Work instruction:
Restate all of the entries exactly, dropping any pictures they hold.

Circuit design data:
Segment Open
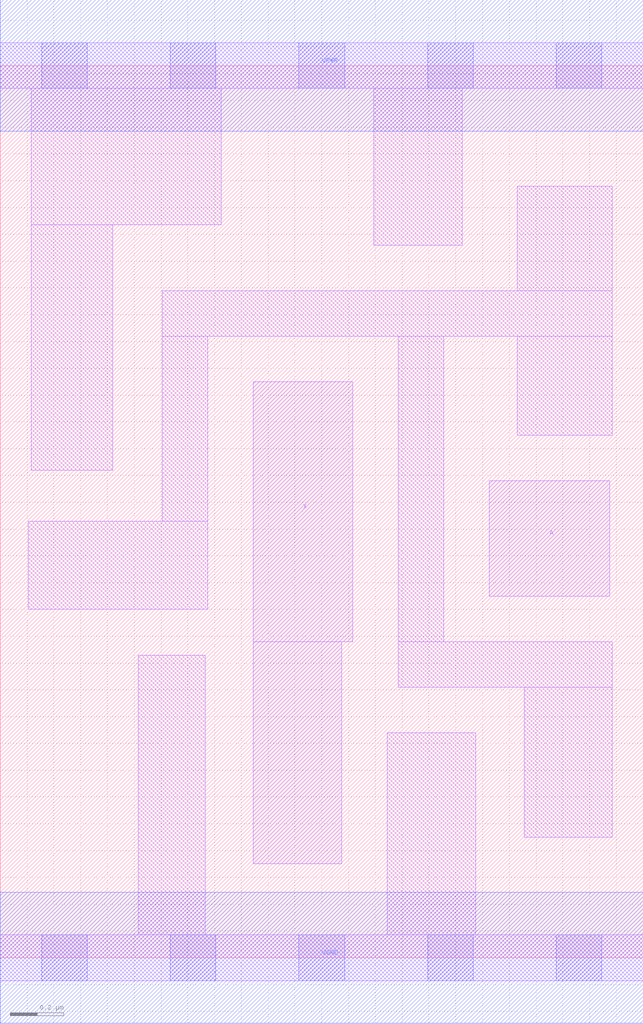
<source format=lef>
# Copyright 2020 The SkyWater PDK Authors
#
# Licensed under the Apache License, Version 2.0 (the "License");
# you may not use this file except in compliance with the License.
# You may obtain a copy of the License at
#
#     https://www.apache.org/licenses/LICENSE-2.0
#
# Unless required by applicable law or agreed to in writing, software
# distributed under the License is distributed on an "AS IS" BASIS,
# WITHOUT WARRANTIES OR CONDITIONS OF ANY KIND, either express or implied.
# See the License for the specific language governing permissions and
# limitations under the License.
#
# SPDX-License-Identifier: Apache-2.0

VERSION 5.7 ;
  NAMESCASESENSITIVE ON ;
  NOWIREEXTENSIONATPIN ON ;
  DIVIDERCHAR "/" ;
  BUSBITCHARS "[]" ;
UNITS
  DATABASE MICRONS 200 ;
END UNITS
MACRO sky130_fd_sc_ms__buf_2
  CLASS CORE ;
  SOURCE USER ;
  FOREIGN sky130_fd_sc_ms__buf_2 ;
  ORIGIN  0.000000  0.000000 ;
  SIZE  2.400000 BY  3.330000 ;
  SYMMETRY X Y ;
  SITE unit ;
  PIN A
    ANTENNAGATEAREA  0.276000 ;
    DIRECTION INPUT ;
    USE SIGNAL ;
    PORT
      LAYER li1 ;
        RECT 1.825000 1.350000 2.275000 1.780000 ;
    END
  END A
  PIN X
    ANTENNADIFFAREA  0.509600 ;
    DIRECTION OUTPUT ;
    USE SIGNAL ;
    PORT
      LAYER li1 ;
        RECT 0.945000 0.350000 1.275000 1.180000 ;
        RECT 0.945000 1.180000 1.315000 2.150000 ;
    END
  END X
  PIN VGND
    DIRECTION INOUT ;
    USE GROUND ;
    PORT
      LAYER met1 ;
        RECT 0.000000 -0.245000 2.400000 0.245000 ;
    END
  END VGND
  PIN VPWR
    DIRECTION INOUT ;
    USE POWER ;
    PORT
      LAYER met1 ;
        RECT 0.000000 3.085000 2.400000 3.575000 ;
    END
  END VPWR
  OBS
    LAYER li1 ;
      RECT 0.000000 -0.085000 2.400000 0.085000 ;
      RECT 0.000000  3.245000 2.400000 3.415000 ;
      RECT 0.105000  1.300000 0.775000 1.630000 ;
      RECT 0.115000  1.820000 0.420000 2.735000 ;
      RECT 0.115000  2.735000 0.825000 3.245000 ;
      RECT 0.515000  0.085000 0.765000 1.130000 ;
      RECT 0.605000  1.630000 0.775000 2.320000 ;
      RECT 0.605000  2.320000 2.285000 2.490000 ;
      RECT 1.395000  2.660000 1.725000 3.245000 ;
      RECT 1.445000  0.085000 1.775000 0.840000 ;
      RECT 1.485000  1.010000 2.285000 1.180000 ;
      RECT 1.485000  1.180000 1.655000 2.320000 ;
      RECT 1.930000  1.950000 2.285000 2.320000 ;
      RECT 1.930000  2.490000 2.285000 2.880000 ;
      RECT 1.955000  0.450000 2.285000 1.010000 ;
    LAYER mcon ;
      RECT 0.155000 -0.085000 0.325000 0.085000 ;
      RECT 0.155000  3.245000 0.325000 3.415000 ;
      RECT 0.635000 -0.085000 0.805000 0.085000 ;
      RECT 0.635000  3.245000 0.805000 3.415000 ;
      RECT 1.115000 -0.085000 1.285000 0.085000 ;
      RECT 1.115000  3.245000 1.285000 3.415000 ;
      RECT 1.595000 -0.085000 1.765000 0.085000 ;
      RECT 1.595000  3.245000 1.765000 3.415000 ;
      RECT 2.075000 -0.085000 2.245000 0.085000 ;
      RECT 2.075000  3.245000 2.245000 3.415000 ;
  END
END sky130_fd_sc_ms__buf_2
END LIBRARY

</source>
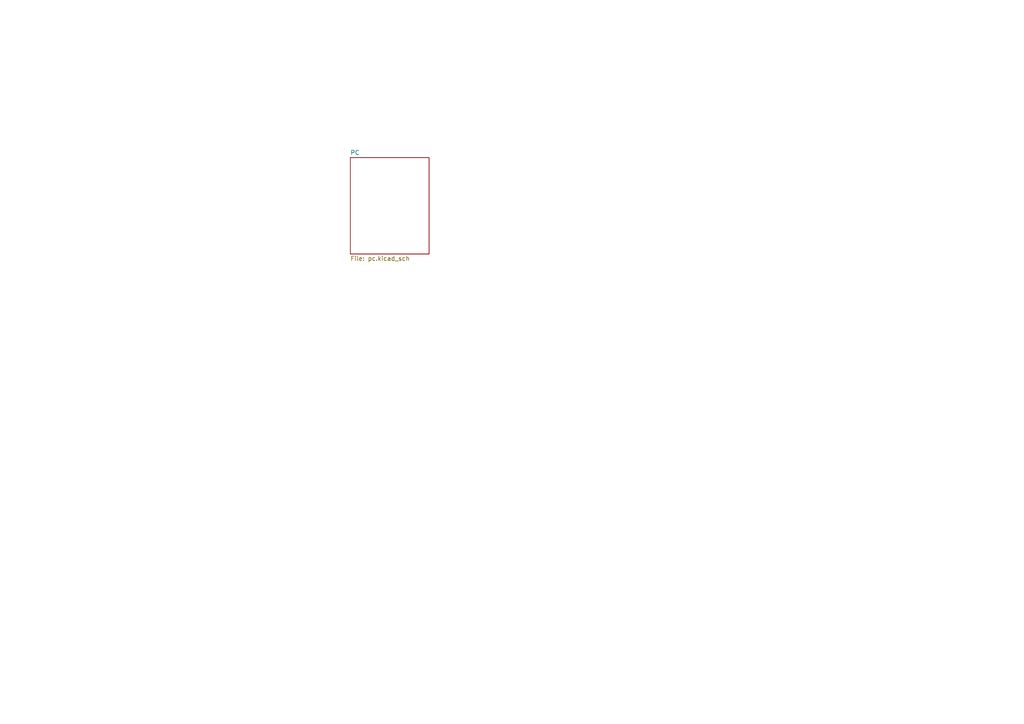
<source format=kicad_sch>
(kicad_sch (version 20230121) (generator eeschema)

  (uuid 4f63efd2-c13f-4abc-af18-011a9cace63e)

  (paper "A4")

  


  (sheet (at 101.6 45.72) (size 22.86 27.94) (fields_autoplaced)
    (stroke (width 0.1524) (type solid))
    (fill (color 0 0 0 0.0000))
    (uuid bdad33ba-ee7d-4a70-b837-bd0f5342174d)
    (property "Sheetname" "PC" (at 101.6 45.0084 0)
      (effects (font (size 1.27 1.27)) (justify left bottom))
    )
    (property "Sheetfile" "pc.kicad_sch" (at 101.6 74.2446 0)
      (effects (font (size 1.27 1.27)) (justify left top))
    )
    (instances
      (project "Simple Program Counter"
        (path "/4f63efd2-c13f-4abc-af18-011a9cace63e" (page "2"))
      )
    )
  )

  (sheet_instances
    (path "/" (page "1"))
  )
)

</source>
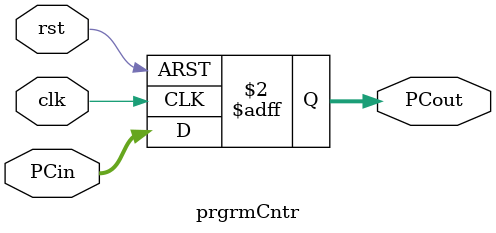
<source format=v>
`timescale 1ns / 1ps
module prgrmCntr(
	input clk,
	input rst,
	input [31:0] PCin,
	output reg [31:0] PCout
    );
	
	always @ (posedge clk or posedge rst)
		begin
			if(rst)
				begin
					PCout <= 32'd0;
				end
			else
				begin
					PCout <= PCin;
				end
		end

endmodule

</source>
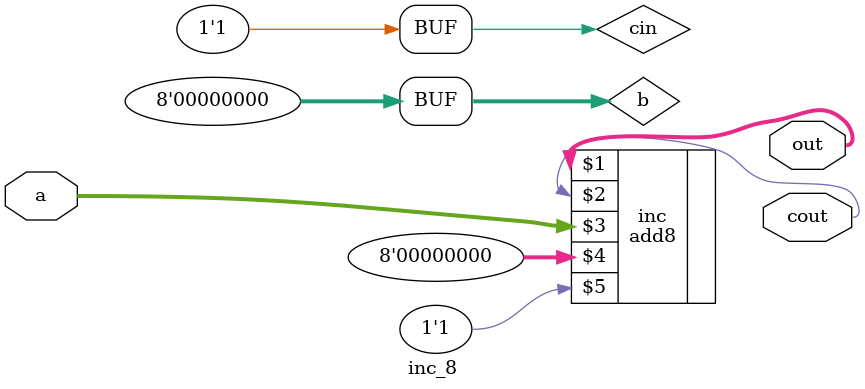
<source format=v>
`timescale 1ns / 1ps


module inc_8(out , cout , a);
input[7:0] a;
output[7:0] out;
output cout;
wire [7:0] b;
wire cin;
assign b = 8'b00000000;
assign cin = 1'b1;
add8 inc(out , cout , a , b , cin);
endmodule

</source>
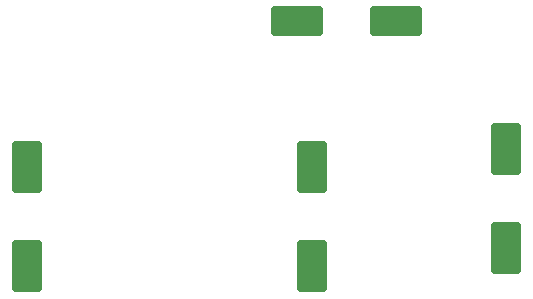
<source format=gbr>
%TF.GenerationSoftware,KiCad,Pcbnew,9.0.4*%
%TF.CreationDate,2025-10-31T13:00:25+01:00*%
%TF.ProjectId,Amperry_robot,416d7065-7272-4795-9f72-6f626f742e6b,rev?*%
%TF.SameCoordinates,Original*%
%TF.FileFunction,Paste,Bot*%
%TF.FilePolarity,Positive*%
%FSLAX46Y46*%
G04 Gerber Fmt 4.6, Leading zero omitted, Abs format (unit mm)*
G04 Created by KiCad (PCBNEW 9.0.4) date 2025-10-31 13:00:25*
%MOMM*%
%LPD*%
G01*
G04 APERTURE LIST*
G04 Aperture macros list*
%AMRoundRect*
0 Rectangle with rounded corners*
0 $1 Rounding radius*
0 $2 $3 $4 $5 $6 $7 $8 $9 X,Y pos of 4 corners*
0 Add a 4 corners polygon primitive as box body*
4,1,4,$2,$3,$4,$5,$6,$7,$8,$9,$2,$3,0*
0 Add four circle primitives for the rounded corners*
1,1,$1+$1,$2,$3*
1,1,$1+$1,$4,$5*
1,1,$1+$1,$6,$7*
1,1,$1+$1,$8,$9*
0 Add four rect primitives between the rounded corners*
20,1,$1+$1,$2,$3,$4,$5,0*
20,1,$1+$1,$4,$5,$6,$7,0*
20,1,$1+$1,$6,$7,$8,$9,0*
20,1,$1+$1,$8,$9,$2,$3,0*%
G04 Aperture macros list end*
%ADD10RoundRect,0.250000X-1.950000X-1.000000X1.950000X-1.000000X1.950000X1.000000X-1.950000X1.000000X0*%
%ADD11RoundRect,0.250000X1.000000X-1.950000X1.000000X1.950000X-1.000000X1.950000X-1.000000X-1.950000X0*%
%ADD12RoundRect,0.250000X-1.000000X1.950000X-1.000000X-1.950000X1.000000X-1.950000X1.000000X1.950000X0*%
G04 APERTURE END LIST*
D10*
%TO.C,C10*%
X38800000Y-84500000D03*
X47200000Y-84500000D03*
%TD*%
D11*
%TO.C,C5*%
X40100000Y-105200000D03*
X40100000Y-96800000D03*
%TD*%
D12*
%TO.C,C12*%
X56500000Y-95300000D03*
X56500000Y-103700000D03*
%TD*%
D11*
%TO.C,C11*%
X16000000Y-105200000D03*
X16000000Y-96800000D03*
%TD*%
M02*

</source>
Segment Closed
Exercise solution:
<source format=lef>
# Copyright 2020 The SkyWater PDK Authors
#
# Licensed under the Apache License, Version 2.0 (the "License");
# you may not use this file except in compliance with the License.
# You may obtain a copy of the License at
#
#     https://www.apache.org/licenses/LICENSE-2.0
#
# Unless required by applicable law or agreed to in writing, software
# distributed under the License is distributed on an "AS IS" BASIS,
# WITHOUT WARRANTIES OR CONDITIONS OF ANY KIND, either express or implied.
# See the License for the specific language governing permissions and
# limitations under the License.
#
# SPDX-License-Identifier: Apache-2.0

VERSION 5.7 ;
  NAMESCASESENSITIVE ON ;
  NOWIREEXTENSIONATPIN ON ;
  DIVIDERCHAR "/" ;
  BUSBITCHARS "[]" ;
UNITS
  DATABASE MICRONS 200 ;
END UNITS
MACRO sky130_fd_sc_ms__buf_2
  CLASS CORE ;
  SOURCE USER ;
  FOREIGN sky130_fd_sc_ms__buf_2 ;
  ORIGIN  0.000000  0.000000 ;
  SIZE  2.400000 BY  3.330000 ;
  SYMMETRY X Y ;
  SITE unit ;
  PIN A
    ANTENNAGATEAREA  0.276000 ;
    DIRECTION INPUT ;
    USE SIGNAL ;
    PORT
      LAYER li1 ;
        RECT 1.825000 1.350000 2.275000 1.780000 ;
    END
  END A
  PIN X
    ANTENNADIFFAREA  0.509600 ;
    DIRECTION OUTPUT ;
    USE SIGNAL ;
    PORT
      LAYER li1 ;
        RECT 0.945000 0.350000 1.275000 1.180000 ;
        RECT 0.945000 1.180000 1.315000 2.150000 ;
    END
  END X
  PIN VGND
    DIRECTION INOUT ;
    USE GROUND ;
    PORT
      LAYER met1 ;
        RECT 0.000000 -0.245000 2.400000 0.245000 ;
    END
  END VGND
  PIN VPWR
    DIRECTION INOUT ;
    USE POWER ;
    PORT
      LAYER met1 ;
        RECT 0.000000 3.085000 2.400000 3.575000 ;
    END
  END VPWR
  OBS
    LAYER li1 ;
      RECT 0.000000 -0.085000 2.400000 0.085000 ;
      RECT 0.000000  3.245000 2.400000 3.415000 ;
      RECT 0.105000  1.300000 0.775000 1.630000 ;
      RECT 0.115000  1.820000 0.420000 2.735000 ;
      RECT 0.115000  2.735000 0.825000 3.245000 ;
      RECT 0.515000  0.085000 0.765000 1.130000 ;
      RECT 0.605000  1.630000 0.775000 2.320000 ;
      RECT 0.605000  2.320000 2.285000 2.490000 ;
      RECT 1.395000  2.660000 1.725000 3.245000 ;
      RECT 1.445000  0.085000 1.775000 0.840000 ;
      RECT 1.485000  1.010000 2.285000 1.180000 ;
      RECT 1.485000  1.180000 1.655000 2.320000 ;
      RECT 1.930000  1.950000 2.285000 2.320000 ;
      RECT 1.930000  2.490000 2.285000 2.880000 ;
      RECT 1.955000  0.450000 2.285000 1.010000 ;
    LAYER mcon ;
      RECT 0.155000 -0.085000 0.325000 0.085000 ;
      RECT 0.155000  3.245000 0.325000 3.415000 ;
      RECT 0.635000 -0.085000 0.805000 0.085000 ;
      RECT 0.635000  3.245000 0.805000 3.415000 ;
      RECT 1.115000 -0.085000 1.285000 0.085000 ;
      RECT 1.115000  3.245000 1.285000 3.415000 ;
      RECT 1.595000 -0.085000 1.765000 0.085000 ;
      RECT 1.595000  3.245000 1.765000 3.415000 ;
      RECT 2.075000 -0.085000 2.245000 0.085000 ;
      RECT 2.075000  3.245000 2.245000 3.415000 ;
  END
END sky130_fd_sc_ms__buf_2
END LIBRARY

</source>
<source format=kicad_sch>
(kicad_sch (version 20230121) (generator eeschema)

  (uuid 4f63efd2-c13f-4abc-af18-011a9cace63e)

  (paper "A4")

  


  (sheet (at 101.6 45.72) (size 22.86 27.94) (fields_autoplaced)
    (stroke (width 0.1524) (type solid))
    (fill (color 0 0 0 0.0000))
    (uuid bdad33ba-ee7d-4a70-b837-bd0f5342174d)
    (property "Sheetname" "PC" (at 101.6 45.0084 0)
      (effects (font (size 1.27 1.27)) (justify left bottom))
    )
    (property "Sheetfile" "pc.kicad_sch" (at 101.6 74.2446 0)
      (effects (font (size 1.27 1.27)) (justify left top))
    )
    (instances
      (project "Simple Program Counter"
        (path "/4f63efd2-c13f-4abc-af18-011a9cace63e" (page "2"))
      )
    )
  )

  (sheet_instances
    (path "/" (page "1"))
  )
)

</source>
<source format=v>
`timescale 1ns / 1ps
module prgrmCntr(
	input clk,
	input rst,
	input [31:0] PCin,
	output reg [31:0] PCout
    );
	
	always @ (posedge clk or posedge rst)
		begin
			if(rst)
				begin
					PCout <= 32'd0;
				end
			else
				begin
					PCout <= PCin;
				end
		end

endmodule

</source>
<source format=v>
`timescale 1ns / 1ps


module inc_8(out , cout , a);
input[7:0] a;
output[7:0] out;
output cout;
wire [7:0] b;
wire cin;
assign b = 8'b00000000;
assign cin = 1'b1;
add8 inc(out , cout , a , b , cin);
endmodule

</source>
<source format=gbr>
%TF.GenerationSoftware,KiCad,Pcbnew,9.0.4*%
%TF.CreationDate,2025-10-31T13:00:25+01:00*%
%TF.ProjectId,Amperry_robot,416d7065-7272-4795-9f72-6f626f742e6b,rev?*%
%TF.SameCoordinates,Original*%
%TF.FileFunction,Paste,Bot*%
%TF.FilePolarity,Positive*%
%FSLAX46Y46*%
G04 Gerber Fmt 4.6, Leading zero omitted, Abs format (unit mm)*
G04 Created by KiCad (PCBNEW 9.0.4) date 2025-10-31 13:00:25*
%MOMM*%
%LPD*%
G01*
G04 APERTURE LIST*
G04 Aperture macros list*
%AMRoundRect*
0 Rectangle with rounded corners*
0 $1 Rounding radius*
0 $2 $3 $4 $5 $6 $7 $8 $9 X,Y pos of 4 corners*
0 Add a 4 corners polygon primitive as box body*
4,1,4,$2,$3,$4,$5,$6,$7,$8,$9,$2,$3,0*
0 Add four circle primitives for the rounded corners*
1,1,$1+$1,$2,$3*
1,1,$1+$1,$4,$5*
1,1,$1+$1,$6,$7*
1,1,$1+$1,$8,$9*
0 Add four rect primitives between the rounded corners*
20,1,$1+$1,$2,$3,$4,$5,0*
20,1,$1+$1,$4,$5,$6,$7,0*
20,1,$1+$1,$6,$7,$8,$9,0*
20,1,$1+$1,$8,$9,$2,$3,0*%
G04 Aperture macros list end*
%ADD10RoundRect,0.250000X-1.950000X-1.000000X1.950000X-1.000000X1.950000X1.000000X-1.950000X1.000000X0*%
%ADD11RoundRect,0.250000X1.000000X-1.950000X1.000000X1.950000X-1.000000X1.950000X-1.000000X-1.950000X0*%
%ADD12RoundRect,0.250000X-1.000000X1.950000X-1.000000X-1.950000X1.000000X-1.950000X1.000000X1.950000X0*%
G04 APERTURE END LIST*
D10*
%TO.C,C10*%
X38800000Y-84500000D03*
X47200000Y-84500000D03*
%TD*%
D11*
%TO.C,C5*%
X40100000Y-105200000D03*
X40100000Y-96800000D03*
%TD*%
D12*
%TO.C,C12*%
X56500000Y-95300000D03*
X56500000Y-103700000D03*
%TD*%
D11*
%TO.C,C11*%
X16000000Y-105200000D03*
X16000000Y-96800000D03*
%TD*%
M02*

</source>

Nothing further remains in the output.